| Your goal |
Please convert the lines of the entries below into a JSON list of strings, one string per line, omitting any blank lines.

| Data |

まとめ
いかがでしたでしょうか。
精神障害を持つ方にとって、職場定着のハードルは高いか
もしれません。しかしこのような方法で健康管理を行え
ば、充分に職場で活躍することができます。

| Solution for this task |
[
  "まとめ",
  "いかがでしたでしょうか。",
  "精神障害を持つ方にとって、職場定着のハードルは高いか",
  "もしれません。しかしこのような方法で健康管理を行え",
  "ば、充分に職場で活躍することができます。"
]